First off, my trading timeframes vary from short to intermediate, but I am looking at the bigger picture to compound risk premium over time in the US stock market. I like to build quantitative trading systems that don’t need me in front of the screens during market hours.
I had been swing trading and studying technical analysis for couple of years when I started backtesting and optimizing my rule-based ideas in the midst of 2019. I’ve been using spreadsheets and price charts to manually backtest (paper trade) systems on historical data, mostly starting from 2000 when modern technology started to revolutionize financial markets. After working on each trading system separately, I constructed a portfolio of four systems that made the cut.
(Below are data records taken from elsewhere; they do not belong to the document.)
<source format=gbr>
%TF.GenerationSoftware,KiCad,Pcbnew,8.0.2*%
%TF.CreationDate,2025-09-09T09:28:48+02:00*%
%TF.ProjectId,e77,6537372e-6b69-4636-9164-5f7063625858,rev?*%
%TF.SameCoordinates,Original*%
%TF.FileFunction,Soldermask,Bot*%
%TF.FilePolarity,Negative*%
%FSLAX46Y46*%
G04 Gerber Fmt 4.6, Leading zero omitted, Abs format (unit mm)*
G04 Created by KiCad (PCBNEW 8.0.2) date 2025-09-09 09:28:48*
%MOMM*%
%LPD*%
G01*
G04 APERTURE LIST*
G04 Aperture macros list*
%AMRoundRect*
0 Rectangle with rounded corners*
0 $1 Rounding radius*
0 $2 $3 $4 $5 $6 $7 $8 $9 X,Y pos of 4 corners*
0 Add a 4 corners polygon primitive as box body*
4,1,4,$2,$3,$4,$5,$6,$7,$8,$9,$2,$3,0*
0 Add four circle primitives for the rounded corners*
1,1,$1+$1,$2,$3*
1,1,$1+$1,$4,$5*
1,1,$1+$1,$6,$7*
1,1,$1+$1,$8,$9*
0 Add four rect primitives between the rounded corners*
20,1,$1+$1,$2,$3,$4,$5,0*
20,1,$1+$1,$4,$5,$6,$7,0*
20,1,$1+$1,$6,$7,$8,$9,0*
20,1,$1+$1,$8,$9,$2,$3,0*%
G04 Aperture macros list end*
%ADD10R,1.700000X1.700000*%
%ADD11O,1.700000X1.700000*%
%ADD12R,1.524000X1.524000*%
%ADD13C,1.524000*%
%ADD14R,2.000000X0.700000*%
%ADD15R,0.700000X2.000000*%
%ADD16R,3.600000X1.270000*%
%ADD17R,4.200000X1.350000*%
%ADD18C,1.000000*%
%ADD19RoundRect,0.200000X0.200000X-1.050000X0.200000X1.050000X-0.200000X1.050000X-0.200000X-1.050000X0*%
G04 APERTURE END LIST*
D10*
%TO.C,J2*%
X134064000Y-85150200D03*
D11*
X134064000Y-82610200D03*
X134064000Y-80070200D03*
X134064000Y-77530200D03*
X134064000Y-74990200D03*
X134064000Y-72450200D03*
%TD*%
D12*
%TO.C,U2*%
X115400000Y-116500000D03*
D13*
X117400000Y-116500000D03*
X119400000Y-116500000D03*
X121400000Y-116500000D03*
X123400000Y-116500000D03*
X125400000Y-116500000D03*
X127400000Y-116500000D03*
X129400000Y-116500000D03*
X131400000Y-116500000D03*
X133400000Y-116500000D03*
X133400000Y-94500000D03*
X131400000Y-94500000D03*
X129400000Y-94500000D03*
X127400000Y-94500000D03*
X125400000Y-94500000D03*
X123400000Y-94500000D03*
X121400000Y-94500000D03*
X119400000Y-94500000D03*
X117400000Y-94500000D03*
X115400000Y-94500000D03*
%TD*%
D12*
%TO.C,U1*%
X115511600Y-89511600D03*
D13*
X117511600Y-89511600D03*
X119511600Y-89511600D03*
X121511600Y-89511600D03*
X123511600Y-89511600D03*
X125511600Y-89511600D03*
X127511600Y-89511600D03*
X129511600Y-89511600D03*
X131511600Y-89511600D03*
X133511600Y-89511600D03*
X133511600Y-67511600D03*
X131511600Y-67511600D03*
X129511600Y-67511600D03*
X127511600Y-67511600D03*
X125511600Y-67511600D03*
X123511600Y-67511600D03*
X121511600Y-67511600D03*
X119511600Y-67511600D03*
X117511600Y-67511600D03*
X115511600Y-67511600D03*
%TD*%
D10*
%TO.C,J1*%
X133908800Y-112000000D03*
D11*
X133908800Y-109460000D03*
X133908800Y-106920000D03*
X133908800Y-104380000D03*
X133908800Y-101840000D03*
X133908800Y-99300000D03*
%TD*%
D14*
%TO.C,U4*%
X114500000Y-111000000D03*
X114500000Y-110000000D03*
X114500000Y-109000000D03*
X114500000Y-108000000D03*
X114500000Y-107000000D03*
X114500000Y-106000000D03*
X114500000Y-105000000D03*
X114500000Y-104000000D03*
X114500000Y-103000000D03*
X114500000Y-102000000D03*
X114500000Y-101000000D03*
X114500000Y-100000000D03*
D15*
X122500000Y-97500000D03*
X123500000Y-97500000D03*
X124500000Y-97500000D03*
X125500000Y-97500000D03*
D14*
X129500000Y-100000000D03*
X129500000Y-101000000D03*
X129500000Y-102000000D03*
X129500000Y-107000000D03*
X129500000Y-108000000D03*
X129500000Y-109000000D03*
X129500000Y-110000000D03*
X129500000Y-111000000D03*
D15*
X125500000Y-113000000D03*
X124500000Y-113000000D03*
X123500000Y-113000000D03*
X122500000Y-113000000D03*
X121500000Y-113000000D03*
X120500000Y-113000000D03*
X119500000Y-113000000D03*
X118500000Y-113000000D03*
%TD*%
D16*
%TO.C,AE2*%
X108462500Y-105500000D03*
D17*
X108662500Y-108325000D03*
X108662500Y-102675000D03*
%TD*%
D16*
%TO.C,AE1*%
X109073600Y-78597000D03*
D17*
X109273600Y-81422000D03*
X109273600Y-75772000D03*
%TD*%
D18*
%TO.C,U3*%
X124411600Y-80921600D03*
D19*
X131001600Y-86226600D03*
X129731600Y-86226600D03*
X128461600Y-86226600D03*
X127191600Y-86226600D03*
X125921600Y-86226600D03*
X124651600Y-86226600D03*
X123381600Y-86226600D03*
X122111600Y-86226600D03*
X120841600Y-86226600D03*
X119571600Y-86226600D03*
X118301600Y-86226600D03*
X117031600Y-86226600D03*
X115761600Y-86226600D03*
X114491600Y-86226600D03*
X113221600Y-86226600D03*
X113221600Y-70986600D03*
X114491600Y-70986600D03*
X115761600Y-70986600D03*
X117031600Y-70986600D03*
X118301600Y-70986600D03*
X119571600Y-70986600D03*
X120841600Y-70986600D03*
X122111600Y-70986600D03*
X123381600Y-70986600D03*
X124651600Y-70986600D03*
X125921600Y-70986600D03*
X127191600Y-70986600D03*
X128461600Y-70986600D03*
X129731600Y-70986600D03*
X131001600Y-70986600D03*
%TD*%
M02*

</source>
Below is its performance for the last 20 years period.
The four strategies complement each other in changing market regimes; including styles of trend, momentum and mean-reversion; positions are taken long and short.
The main principles for creating my trading systems are:
1. Theory-driven, no data mining.
2. Robust and simple, no curve-fitting to any specific period or market condition.
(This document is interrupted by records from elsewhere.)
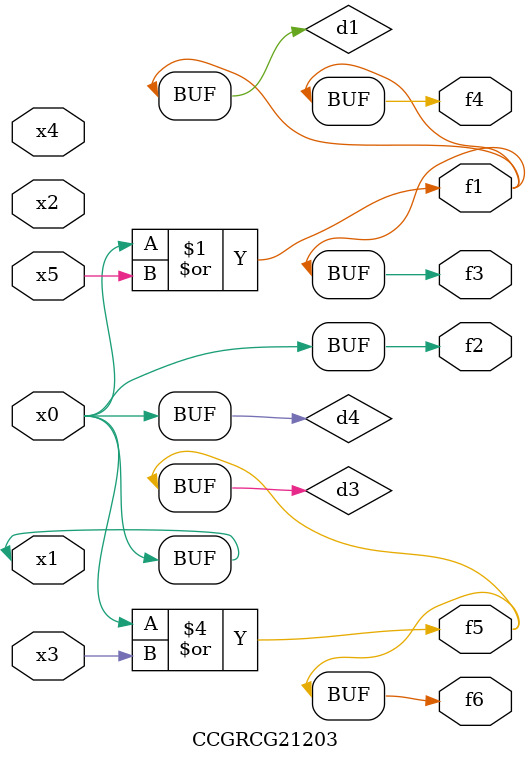
<source format=v>
module CCGRCG21203(
	input x0, x1, x2, x3, x4, x5,
	output f1, f2, f3, f4, f5, f6
);

	wire d1, d2, d3, d4;

	or (d1, x0, x5);
	xnor (d2, x1, x4);
	or (d3, x0, x3);
	buf (d4, x0, x1);
	assign f1 = d1;
	assign f2 = d4;
	assign f3 = d1;
	assign f4 = d1;
	assign f5 = d3;
	assign f6 = d3;
endmodule

</source>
3. Take small losses, let profits run, add to winners.
4. Try to break the system, not to prove it.
Below is the summarized backtest of four systems (4-Portfolio) from Sep 2000 to Aug 2020, over 1000 trades with win rate of 48% and profit factor of 2,78. Fees, slippage and dividends are included in data.
The log-scale equity curve is based on closed trades and the S&P 500 index respectively (dividends reinvested), the right edge represents some open profit. There were years when it didn’t perform so well, which would probably have tempted many to scratch it and move on. My 4-Portfolio (blue) outperformed the S&P 500 index (orange) significantly with less volatility. With $100k starting capital, the 4-Portfolio account had grown to $1,97M while the S&P 500 account had grown to $343k in the same 20 years time. I must note that with dynamic money management rules, the portfolio can occasionally be modestly leveraged while the index account in this example is not. The ’00s was one of the worst decades in US stock market history and the ’10s was one of the best. It’s interesting to note that running the comparison to index for the last 10 years only, the final results of the two did not differ that much.
4-Portfolio | S&P 500 |
---|---|
CAGR: 16,06% | CAGR: 6,36% |
Volatility: 12,37% | Volatility: 17,17% |
MaxDD: -16,21% | MaxDD: -55,2% |
What I learned from this exercise:
– Sitting on sidelines waiting for the best setup can often underperform the market because a lot of moves are missed.
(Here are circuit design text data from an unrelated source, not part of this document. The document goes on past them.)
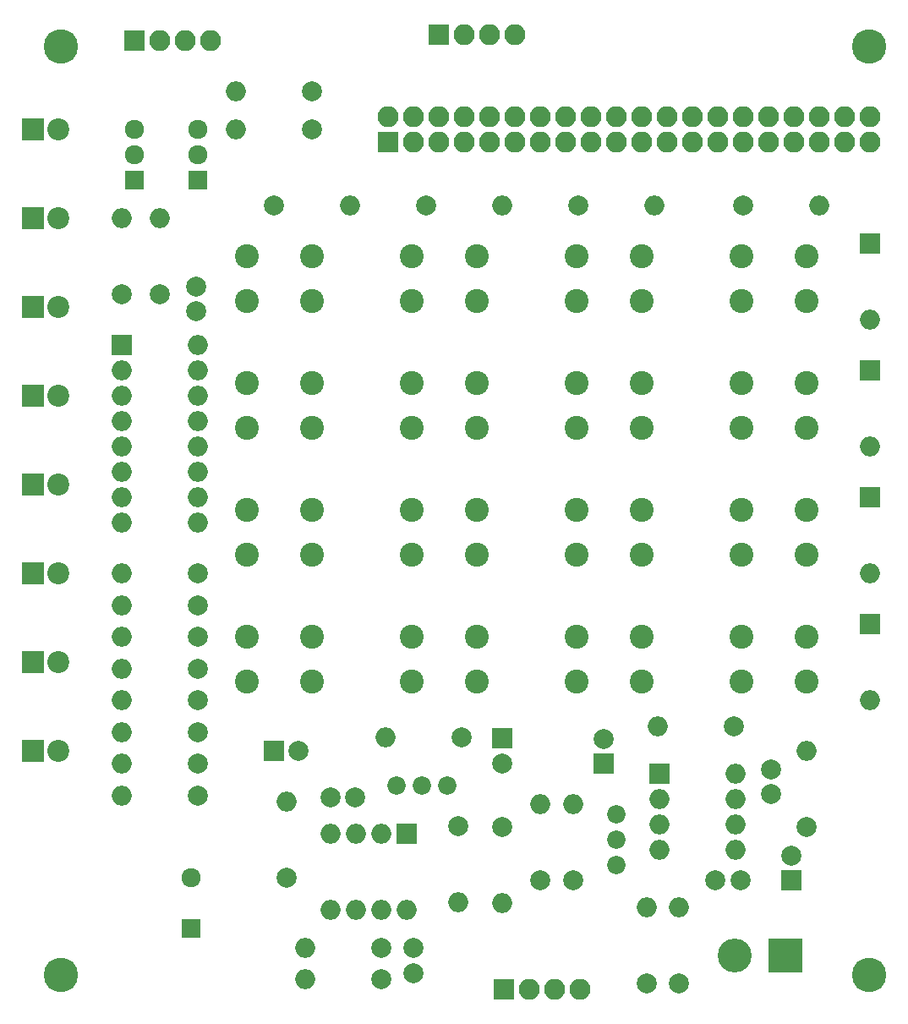
<source format=gbr>
G04 #@! TF.FileFunction,Soldermask,Top*
%FSLAX46Y46*%
G04 Gerber Fmt 4.6, Leading zero omitted, Abs format (unit mm)*
G04 Created by KiCad (PCBNEW 4.0.7) date 09/25/21 21:54:00*
%MOMM*%
%LPD*%
G01*
G04 APERTURE LIST*
%ADD10C,0.100000*%
%ADD11C,1.840000*%
%ADD12C,2.000000*%
%ADD13O,2.000000X2.000000*%
%ADD14R,2.200000X2.200000*%
%ADD15C,2.200000*%
%ADD16R,2.000000X2.000000*%
%ADD17R,2.100000X2.100000*%
%ADD18O,2.100000X2.100000*%
%ADD19C,2.400000*%
%ADD20C,3.448000*%
%ADD21C,1.920000*%
%ADD22R,1.920000X1.920000*%
%ADD23R,3.400000X3.400000*%
%ADD24C,3.400000*%
%ADD25R,1.924000X1.924000*%
%ADD26C,1.924000*%
G04 APERTURE END LIST*
D10*
D11*
X87630000Y-127000000D03*
X87630000Y-124460000D03*
X87630000Y-121920000D03*
X70770000Y-119000000D03*
X68230000Y-119000000D03*
X65690000Y-119000000D03*
D12*
X45720000Y-104140000D03*
D13*
X38100000Y-104140000D03*
D12*
X45570000Y-71550000D03*
X45570000Y-69050000D03*
D14*
X29210000Y-53340000D03*
D15*
X31750000Y-53340000D03*
D14*
X29210000Y-62230000D03*
D15*
X31750000Y-62230000D03*
D14*
X29210000Y-71120000D03*
D15*
X31750000Y-71120000D03*
D14*
X29210000Y-80010000D03*
D15*
X31750000Y-80010000D03*
D14*
X29210000Y-88900000D03*
D15*
X31750000Y-88900000D03*
D14*
X29210000Y-97790000D03*
D15*
X31750000Y-97790000D03*
D14*
X29210000Y-106680000D03*
D15*
X31750000Y-106680000D03*
D14*
X29210000Y-115570000D03*
D15*
X31750000Y-115570000D03*
D16*
X113030000Y-77470000D03*
D13*
X113030000Y-85090000D03*
D16*
X113030000Y-90170000D03*
D13*
X113030000Y-97790000D03*
D16*
X113030000Y-102870000D03*
D13*
X113030000Y-110490000D03*
D16*
X113030000Y-64770000D03*
D13*
X113030000Y-72390000D03*
D17*
X69850000Y-43815000D03*
D18*
X72390000Y-43815000D03*
X74930000Y-43815000D03*
X77470000Y-43815000D03*
D17*
X64770000Y-54610000D03*
D18*
X64770000Y-52070000D03*
X67310000Y-54610000D03*
X67310000Y-52070000D03*
X69850000Y-54610000D03*
X69850000Y-52070000D03*
X72390000Y-54610000D03*
X72390000Y-52070000D03*
X74930000Y-54610000D03*
X74930000Y-52070000D03*
X77470000Y-54610000D03*
X77470000Y-52070000D03*
X80010000Y-54610000D03*
X80010000Y-52070000D03*
X82550000Y-54610000D03*
X82550000Y-52070000D03*
X85090000Y-54610000D03*
X85090000Y-52070000D03*
X87630000Y-54610000D03*
X87630000Y-52070000D03*
X90170000Y-54610000D03*
X90170000Y-52070000D03*
X92710000Y-54610000D03*
X92710000Y-52070000D03*
X95250000Y-54610000D03*
X95250000Y-52070000D03*
X97790000Y-54610000D03*
X97790000Y-52070000D03*
X100330000Y-54610000D03*
X100330000Y-52070000D03*
X102870000Y-54610000D03*
X102870000Y-52070000D03*
X105410000Y-54610000D03*
X105410000Y-52070000D03*
X107950000Y-54610000D03*
X107950000Y-52070000D03*
X110490000Y-54610000D03*
X110490000Y-52070000D03*
X113030000Y-54610000D03*
X113030000Y-52070000D03*
D12*
X45720000Y-97790000D03*
D13*
X38100000Y-97790000D03*
D12*
X45720000Y-100965000D03*
D13*
X38100000Y-100965000D03*
D12*
X45720000Y-107315000D03*
D13*
X38100000Y-107315000D03*
D12*
X45720000Y-110490000D03*
D13*
X38100000Y-110490000D03*
D12*
X45720000Y-113665000D03*
D13*
X38100000Y-113665000D03*
D12*
X45720000Y-116840000D03*
D13*
X38100000Y-116840000D03*
D12*
X45720000Y-120015000D03*
D13*
X38100000Y-120015000D03*
D12*
X53340000Y-60960000D03*
D13*
X60960000Y-60960000D03*
D12*
X68580000Y-60960000D03*
D13*
X76200000Y-60960000D03*
D12*
X83820000Y-60960000D03*
D13*
X91440000Y-60960000D03*
D12*
X100330000Y-60960000D03*
D13*
X107950000Y-60960000D03*
D19*
X57150000Y-83240000D03*
X57150000Y-78740000D03*
X50650000Y-83240000D03*
X50650000Y-78740000D03*
X57150000Y-95940000D03*
X57150000Y-91440000D03*
X50650000Y-95940000D03*
X50650000Y-91440000D03*
X57150000Y-108640000D03*
X57150000Y-104140000D03*
X50650000Y-108640000D03*
X50650000Y-104140000D03*
X57150000Y-70540000D03*
X57150000Y-66040000D03*
X50650000Y-70540000D03*
X50650000Y-66040000D03*
X73660000Y-83240000D03*
X73660000Y-78740000D03*
X67160000Y-83240000D03*
X67160000Y-78740000D03*
X73660000Y-95940000D03*
X73660000Y-91440000D03*
X67160000Y-95940000D03*
X67160000Y-91440000D03*
X73660000Y-108640000D03*
X73660000Y-104140000D03*
X67160000Y-108640000D03*
X67160000Y-104140000D03*
X73660000Y-70540000D03*
X73660000Y-66040000D03*
X67160000Y-70540000D03*
X67160000Y-66040000D03*
X90170000Y-83240000D03*
X90170000Y-78740000D03*
X83670000Y-83240000D03*
X83670000Y-78740000D03*
X90170000Y-95940000D03*
X90170000Y-91440000D03*
X83670000Y-95940000D03*
X83670000Y-91440000D03*
X90170000Y-108640000D03*
X90170000Y-104140000D03*
X83670000Y-108640000D03*
X83670000Y-104140000D03*
X90170000Y-70540000D03*
X90170000Y-66040000D03*
X83670000Y-70540000D03*
X83670000Y-66040000D03*
X106680000Y-83240000D03*
X106680000Y-78740000D03*
X100180000Y-83240000D03*
X100180000Y-78740000D03*
X106680000Y-95940000D03*
X106680000Y-91440000D03*
X100180000Y-95940000D03*
X100180000Y-91440000D03*
X106680000Y-108640000D03*
X106680000Y-104140000D03*
X100180000Y-108640000D03*
X100180000Y-104140000D03*
X106680000Y-70540000D03*
X106680000Y-66040000D03*
X100180000Y-70540000D03*
X100180000Y-66040000D03*
D16*
X38100000Y-74930000D03*
D13*
X45720000Y-92710000D03*
X38100000Y-77470000D03*
X45720000Y-90170000D03*
X38100000Y-80010000D03*
X45720000Y-87630000D03*
X38100000Y-82550000D03*
X45720000Y-85090000D03*
X38100000Y-85090000D03*
X45720000Y-82550000D03*
X38100000Y-87630000D03*
X45720000Y-80010000D03*
X38100000Y-90170000D03*
X45720000Y-77470000D03*
X38100000Y-92710000D03*
X45720000Y-74930000D03*
D20*
X32000000Y-45000000D03*
X113000000Y-45000000D03*
X113000000Y-138000000D03*
X32000000Y-138000000D03*
D17*
X39370000Y-44450000D03*
D18*
X41910000Y-44450000D03*
X44450000Y-44450000D03*
X46990000Y-44450000D03*
D21*
X39370000Y-55880000D03*
X39370000Y-53340000D03*
D22*
X39370000Y-58420000D03*
D21*
X45720000Y-55880000D03*
X45720000Y-53340000D03*
D22*
X45720000Y-58420000D03*
D12*
X38100000Y-69850000D03*
D13*
X38100000Y-62230000D03*
D12*
X41910000Y-69850000D03*
D13*
X41910000Y-62230000D03*
D12*
X57150000Y-49530000D03*
D13*
X49530000Y-49530000D03*
D12*
X57150000Y-53340000D03*
D13*
X49530000Y-53340000D03*
D16*
X53340000Y-115570000D03*
D12*
X55840000Y-115570000D03*
X100076000Y-128524000D03*
X97576000Y-128524000D03*
X103124000Y-119888000D03*
X103124000Y-117388000D03*
X67310000Y-137795000D03*
X67310000Y-135295000D03*
D16*
X105156000Y-128524000D03*
D12*
X105156000Y-126024000D03*
D16*
X76200000Y-114300000D03*
D12*
X76200000Y-116800000D03*
D17*
X76400000Y-139400000D03*
D18*
X78940000Y-139400000D03*
X81480000Y-139400000D03*
X84020000Y-139400000D03*
D23*
X104600000Y-136000000D03*
D24*
X99520000Y-136000000D03*
D25*
X45085000Y-133350000D03*
D26*
X45085000Y-128270000D03*
D12*
X64135000Y-138430000D03*
D13*
X56515000Y-138430000D03*
D12*
X90675000Y-138850000D03*
D13*
X90675000Y-131230000D03*
D12*
X93950000Y-138800000D03*
D13*
X93950000Y-131180000D03*
D12*
X54610000Y-128270000D03*
D13*
X54610000Y-120650000D03*
D12*
X71830000Y-123090000D03*
D13*
X71830000Y-130710000D03*
D12*
X64135000Y-135255000D03*
D13*
X56515000Y-135255000D03*
D12*
X106680000Y-123190000D03*
D13*
X106680000Y-115570000D03*
D12*
X72130000Y-114210000D03*
D13*
X64510000Y-114210000D03*
D12*
X80010000Y-128524000D03*
D13*
X80010000Y-120904000D03*
D12*
X83312000Y-128524000D03*
D13*
X83312000Y-120904000D03*
D12*
X76200000Y-123190000D03*
D13*
X76200000Y-130810000D03*
D16*
X91948000Y-117856000D03*
D13*
X99568000Y-125476000D03*
X91948000Y-120396000D03*
X99568000Y-122936000D03*
X91948000Y-122936000D03*
X99568000Y-120396000D03*
X91948000Y-125476000D03*
X99568000Y-117856000D03*
D16*
X66675000Y-123825000D03*
D13*
X59055000Y-131445000D03*
X64135000Y-123825000D03*
X61595000Y-131445000D03*
X61595000Y-123825000D03*
X64135000Y-131445000D03*
X59055000Y-123825000D03*
X66675000Y-131445000D03*
D12*
X59010000Y-120210000D03*
X61510000Y-120210000D03*
D16*
X86360000Y-116840000D03*
D12*
X86360000Y-114340000D03*
X99400000Y-113120000D03*
D13*
X91780000Y-113120000D03*
M02*

</source>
– Need to accept random price moves even for the best trading signals.
– A system with high profit factor can be no good if it rarely gives any trade. A less profitable system with higher trade frequency can bring better returns.
– The correlation of holdings or strategies in a portfolio should be kept as uncorrelated as possible. Otherwise, risk allocation could give a false illusion of diversification while in fact, all positions will tend to move together, which is particularly significant in a market crash.
– Good ideas often turn out to be bad when tested, because when quantified they don’t give enough positive expectancy to be considered.
– Annual return may vary a lot. Portfolio is in a drawdown most of the time (not hitting equity ATH) and even a good system can stay flat for a year or longer.
– Compounding works wonders, but also for losses.
– Short-term ebb and flow in equity is irrelevant in the long run.
– Instead of looking only at absolute returns, it’s important to consider the risk and volatility to get there.
The future will obviously be unique, but following a tested roadmap gives confidence and restful sleep. While the systems have been running live for some time now, gathering real results will continue to forward test it with out-of-sample analysis, ables to apply walk forward analysis on a longer timescale to keep optimization viable. My plan is to bring more automation into the process, switch from manual backtesting to software, keep crunching data and test new trading ideas. Overall, I am pleased with the results and it created a foundation to work on.